Cache capacity too small: Hot data size exceeds Cache capacity.
Unsuitable Eviction Policy: Default LRU is not always optimal.
Resource Contention: Multiple applications/threads sharing a small Cache memory pool, continuously evicting each other’s data.

Solutions:

Increase Cache size.
Change the Eviction Policy (e.g., from LRU to LFU).
Review application logic: there may be a logic flow continuously scanning all data in the DB, pushing hot data out of Cache.

5. Memory Fragmentation

Definition: RAM becomes divided into many scattered free regions during continuous allocation and deallocation of data. Although the total free space may still be substantial, the system cannot find a contiguous memory region large enough -> wasted resources or OOM.

Two types of fragmentation:

External Fragmentation: Data is continuously created, updated, and randomly deleted. Free memory regions get chopped up and interspersed. For example in Redis: jemalloc cannot fully return small scattered memory pages to the OS -> the OS sees Redis “consuming” a lot of RAM but in reality only a portion is used.

Internal Fragmentation: The OS allocates in fixed-size blocks. For example: Memcached divides memory into Slab Classes (96 bytes, 120 bytes…). Storing a 97-byte value -> goes into the 120-byte class -> wastes 23 bytes (~20%).

Solutions for Redis:

Enable Active Defragmentation (Redis 4.0+): CONFIG SET activedefrag yes
Restart: Save data to disk (RDB/AOF) then restart.
Separate servers: If data sizes vary greatly (sessions of a few dozen bytes vs. cached HTML pages of several MB), split them into 2 separate Cache servers.

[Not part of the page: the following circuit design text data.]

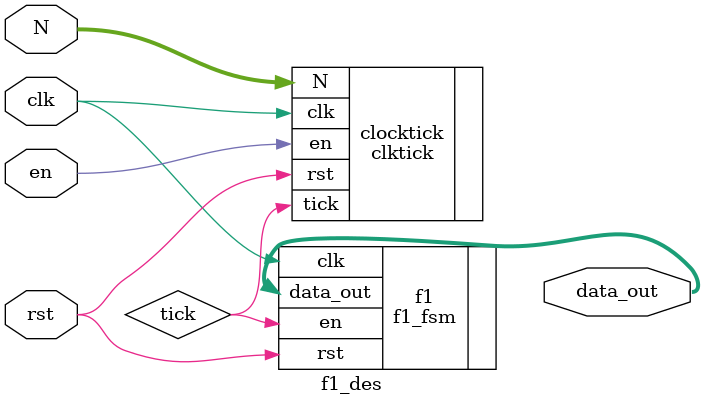
<source format=sv>
module f1_des #(
  parameter N_WIDTH = 16,
  parameter D_WIDTH = 8
)(
  // interface signals
  input   logic                 clk,  // clock
  input   logic                 rst,  // reset
  input   logic                 en,   // enable
  input   logic [N_WIDTH-1:0]   N,     // tick output
  output  logic [D_WIDTH-1:0]   data_out  // output data
);

  logic  tick;

  clktick clocktick (
  .clk (clk),      // clock 
  .rst (rst),      // reset
  .en (en),       // enable signal
  .N (N),     	 // clock divided by N+1
  .tick (tick)      // tick output
  );

  f1_fsm f1 (
    .rst (rst),
    .en (tick),
    .clk (clk),
    .data_out (data_out)
  );

endmodule

</source>
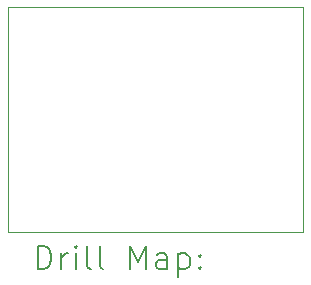
<source format=gbr>
%FSLAX45Y45*%
G04 Gerber Fmt 4.5, Leading zero omitted, Abs format (unit mm)*
G04 Created by KiCad (PCBNEW (6.0.5)) date 2024-07-06 21:04:16*
%MOMM*%
%LPD*%
G01*
G04 APERTURE LIST*
%TA.AperFunction,Profile*%
%ADD10C,0.100000*%
%TD*%
%ADD11C,0.200000*%
G04 APERTURE END LIST*
D10*
X13800000Y-9150000D02*
X16300000Y-9150000D01*
X16300000Y-9150000D02*
X16300000Y-11050000D01*
X16300000Y-11050000D02*
X13800000Y-11050000D01*
X13800000Y-11050000D02*
X13800000Y-9150000D01*
D11*
X14052619Y-11365476D02*
X14052619Y-11165476D01*
X14100238Y-11165476D01*
X14128809Y-11175000D01*
X14147857Y-11194048D01*
X14157381Y-11213095D01*
X14166905Y-11251190D01*
X14166905Y-11279762D01*
X14157381Y-11317857D01*
X14147857Y-11336905D01*
X14128809Y-11355952D01*
X14100238Y-11365476D01*
X14052619Y-11365476D01*
X14252619Y-11365476D02*
X14252619Y-11232143D01*
X14252619Y-11270238D02*
X14262143Y-11251190D01*
X14271667Y-11241667D01*
X14290714Y-11232143D01*
X14309762Y-11232143D01*
X14376428Y-11365476D02*
X14376428Y-11232143D01*
X14376428Y-11165476D02*
X14366905Y-11175000D01*
X14376428Y-11184524D01*
X14385952Y-11175000D01*
X14376428Y-11165476D01*
X14376428Y-11184524D01*
X14500238Y-11365476D02*
X14481190Y-11355952D01*
X14471667Y-11336905D01*
X14471667Y-11165476D01*
X14605000Y-11365476D02*
X14585952Y-11355952D01*
X14576428Y-11336905D01*
X14576428Y-11165476D01*
X14833571Y-11365476D02*
X14833571Y-11165476D01*
X14900238Y-11308333D01*
X14966905Y-11165476D01*
X14966905Y-11365476D01*
X15147857Y-11365476D02*
X15147857Y-11260714D01*
X15138333Y-11241667D01*
X15119286Y-11232143D01*
X15081190Y-11232143D01*
X15062143Y-11241667D01*
X15147857Y-11355952D02*
X15128809Y-11365476D01*
X15081190Y-11365476D01*
X15062143Y-11355952D01*
X15052619Y-11336905D01*
X15052619Y-11317857D01*
X15062143Y-11298809D01*
X15081190Y-11289286D01*
X15128809Y-11289286D01*
X15147857Y-11279762D01*
X15243095Y-11232143D02*
X15243095Y-11432143D01*
X15243095Y-11241667D02*
X15262143Y-11232143D01*
X15300238Y-11232143D01*
X15319286Y-11241667D01*
X15328809Y-11251190D01*
X15338333Y-11270238D01*
X15338333Y-11327381D01*
X15328809Y-11346428D01*
X15319286Y-11355952D01*
X15300238Y-11365476D01*
X15262143Y-11365476D01*
X15243095Y-11355952D01*
X15424048Y-11346428D02*
X15433571Y-11355952D01*
X15424048Y-11365476D01*
X15414524Y-11355952D01*
X15424048Y-11346428D01*
X15424048Y-11365476D01*
X15424048Y-11241667D02*
X15433571Y-11251190D01*
X15424048Y-11260714D01*
X15414524Y-11251190D01*
X15424048Y-11241667D01*
X15424048Y-11260714D01*
M02*

</source>
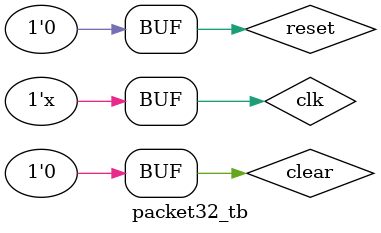
<source format=v>


module packet32_tb();

   wire [35:0] data;
   wire       src_rdy, dst_rdy;

   wire       clear = 0;
   reg 	      clk = 0;
   reg 	      reset = 1;

   always #10 clk <= ~clk;
   initial #1000 reset <= 0;

   initial $dumpfile("packet32_tb.vcd");
   initial $dumpvars(0,packet32_tb);

   wire [31:0] total, crc_err, seq_err, len_err;
   
   packet_generator32 pkt_gen (.clk(clk), .reset(reset), .clear(clear),
			       .data_o(data), .src_rdy_o(src_rdy), .dst_rdy_i(dst_rdy));

   packet_verifier32 pkt_ver (.clk(clk), .reset(reset), .clear(clear),
			      .data_i(data), .src_rdy_i(src_rdy), .dst_rdy_o(dst_rdy),
			      .total(total), .crc_err(crc_err), .seq_err(seq_err), .len_err(len_err));

endmodule // packet32_tb

</source>
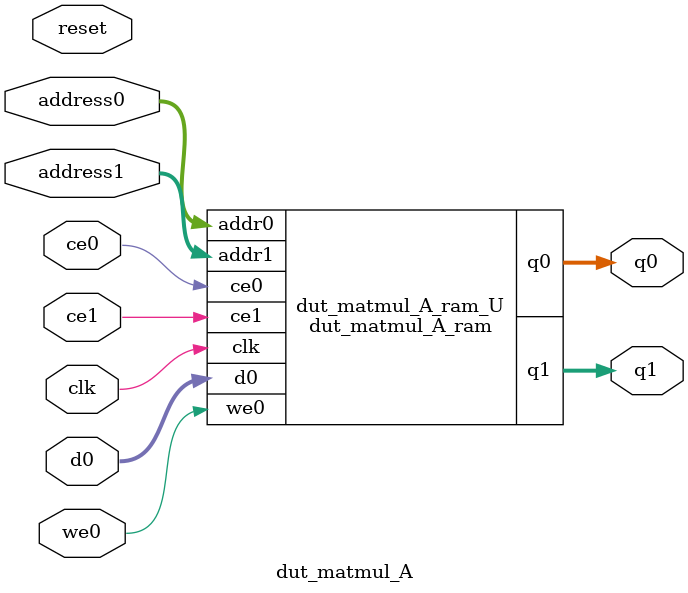
<source format=v>

`timescale 1 ns / 1 ps
module dut_matmul_A_ram (addr0, ce0, d0, we0, q0, addr1, ce1, q1,  clk);

parameter DWIDTH = 32;
parameter AWIDTH = 7;
parameter MEM_SIZE = 100;

input[AWIDTH-1:0] addr0;
input ce0;
input[DWIDTH-1:0] d0;
input we0;
output reg[DWIDTH-1:0] q0;
input[AWIDTH-1:0] addr1;
input ce1;
output reg[DWIDTH-1:0] q1;
input clk;

(* ram_style = "block" *)reg [DWIDTH-1:0] ram[MEM_SIZE-1:0];




always @(posedge clk)  
begin 
    if (ce0) 
    begin
        if (we0) 
        begin 
            ram[addr0] <= d0; 
            q0 <= d0;
        end 
        else 
            q0 <= ram[addr0];
    end
end


always @(posedge clk)  
begin 
    if (ce1) 
    begin
            q1 <= ram[addr1];
    end
end


endmodule


`timescale 1 ns / 1 ps
module dut_matmul_A(
    reset,
    clk,
    address0,
    ce0,
    we0,
    d0,
    q0,
    address1,
    ce1,
    q1);

parameter DataWidth = 32'd32;
parameter AddressRange = 32'd100;
parameter AddressWidth = 32'd7;
input reset;
input clk;
input[AddressWidth - 1:0] address0;
input ce0;
input we0;
input[DataWidth - 1:0] d0;
output[DataWidth - 1:0] q0;
input[AddressWidth - 1:0] address1;
input ce1;
output[DataWidth - 1:0] q1;



dut_matmul_A_ram dut_matmul_A_ram_U(
    .clk( clk ),
    .addr0( address0 ),
    .ce0( ce0 ),
    .d0( d0 ),
    .we0( we0 ),
    .q0( q0 ),
    .addr1( address1 ),
    .ce1( ce1 ),
    .q1( q1 ));

endmodule


</source>
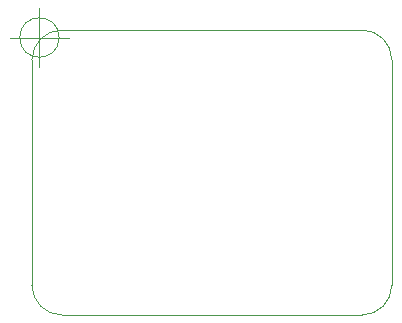
<source format=gbr>
%TF.GenerationSoftware,KiCad,Pcbnew,(5.1.10)-1*%
%TF.CreationDate,2021-08-31T23:06:00+03:00*%
%TF.ProjectId,Multivibrator,4d756c74-6976-4696-9272-61746f722e6b,rev?*%
%TF.SameCoordinates,Original*%
%TF.FileFunction,Profile,NP*%
%FSLAX46Y46*%
G04 Gerber Fmt 4.6, Leading zero omitted, Abs format (unit mm)*
G04 Created by KiCad (PCBNEW (5.1.10)-1) date 2021-08-31 23:06:00*
%MOMM*%
%LPD*%
G01*
G04 APERTURE LIST*
%TA.AperFunction,Profile*%
%ADD10C,0.050000*%
%TD*%
G04 APERTURE END LIST*
D10*
X134381666Y-53975000D02*
G75*
G03*
X134381666Y-53975000I-1666666J0D01*
G01*
X130215000Y-53975000D02*
X135215000Y-53975000D01*
X132715000Y-51475000D02*
X132715000Y-56475000D01*
X160020000Y-77470000D02*
X134620000Y-77470000D01*
X162560000Y-74930000D02*
X162560000Y-55880000D01*
X160020000Y-53340000D02*
G75*
G02*
X162560000Y-55880000I0J-2540000D01*
G01*
X162560000Y-74930000D02*
G75*
G02*
X160020000Y-77470000I-2540000J0D01*
G01*
X132080000Y-55880000D02*
X132080000Y-74930000D01*
X160020000Y-53340000D02*
X134620000Y-53340000D01*
X134620000Y-77470000D02*
G75*
G02*
X132080000Y-74930000I0J2540000D01*
G01*
X132080000Y-55880000D02*
G75*
G02*
X134620000Y-53340000I2540000J0D01*
G01*
M02*

</source>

6. Connection Churn — Connection “Spinning”

Definition: Clients continuously open new TCP connections to the Cache server, send a few requests, then close the connection, repeating at high frequency.

Consequences:

CPU/RAM Overhead: TCP requires a 3-way handshake to open and a 4-way teardown to close. Each connection occupies a file descriptor. CPU spends most of its time on system calls instead of GET/SET operations.
Port Exhaustion: When a connection is closed, the OS puts the port into TIME_WAIT state lasting 60s. Opening/closing thousands of connections per second -> port depletion.

Solutions:

Connection Pooling on the App Server to maintain a stable number of connections.
Proxy: Place a proxy between App Server and Cache Server (Twemproxy, Envoy). The proxy is responsible for maintaining stable TCP connections.